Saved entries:
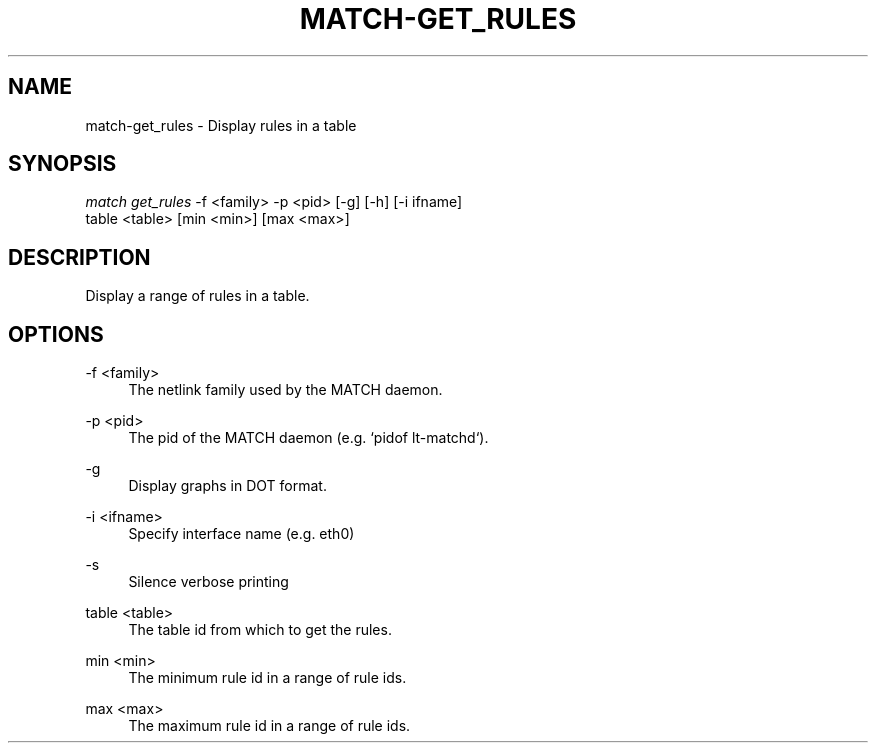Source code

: .\" Header and footer
.TH "MATCH\-GET_RULES" "1" "" "MATCH Tool" "MATCH Manual"

.\" Name and brief description
.SH "NAME"
match\-get_rules \- Display rules in a table

.\" Options, brief
.SH SYNOPSIS
.nf
\fImatch get_rules\fR \-f <family> \-p <pid> [\-g] [\-h] [\-i ifname]
               table <table> [min <min>] [max <max>]
.fi

.\" Detailed description
.SH DESCRIPTION
Display a range of rules in a table.

.\" Options, detailed
.SH OPTIONS

.br
\-f <family>
.RS 4
The netlink family used by the MATCH daemon.
.RE

.br
\-p <pid>
.RS 4
The pid of the MATCH daemon (e.g. `pidof lt-matchd`).
.RE

.br
\-g
.RS 4
Display graphs in DOT format.
.RE

.br
\-i <ifname>
.RS 4
Specify interface name (e.g. eth0)
.RE

.br
\-s
.RS 4
Silence verbose printing
.RE

.br
table <table>
.RS 4
The table id from which to get the rules.
.RE

.br
min <min>
.RS 4
The minimum rule id in a range of rule ids.
.RE

.br
max <max>
.RS 4
The maximum rule id in a range of rule ids.
.RE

▶ [WORK ORDER]: Leaving every picture out, output the data exactly as it stands.

▶ [SOLVED EXERCISE]:
Source code

: .\" Header and footer
.TH "MATCH\-GET_RULES" "1" "" "MATCH Tool" "MATCH Manual"

.\" Name and brief description
.SH "NAME"
match\-get_rules \- Display rules in a table

.\" Options, brief
.SH SYNOPSIS
.nf
\fImatch get_rules\fR \-f <family> \-p <pid> [\-g] [\-h] [\-i ifname]
               table <table> [min <min>] [max <max>]
.fi

.\" Detailed description
.SH DESCRIPTION
Display a range of rules in a table.

.\" Options, detailed
.SH OPTIONS

.br
\-f <family>
.RS 4
The netlink family used by the MATCH daemon.
.RE

.br
\-p <pid>
.RS 4
The pid of the MATCH daemon (e.g. `pidof lt-matchd`).
.RE

.br
\-g
.RS 4
Display graphs in DOT format.
.RE

.br
\-i <ifname>
.RS 4
Specify interface name (e.g. eth0)
.RE

.br
\-s
.RS 4
Silence verbose printing
.RE

.br
table <table>
.RS 4
The table id from which to get the rules.
.RE

.br
min <min>
.RS 4
The minimum rule id in a range of rule ids.
.RE

.br
max <max>
.RS 4
The maximum rule id in a range of rule ids.
.RE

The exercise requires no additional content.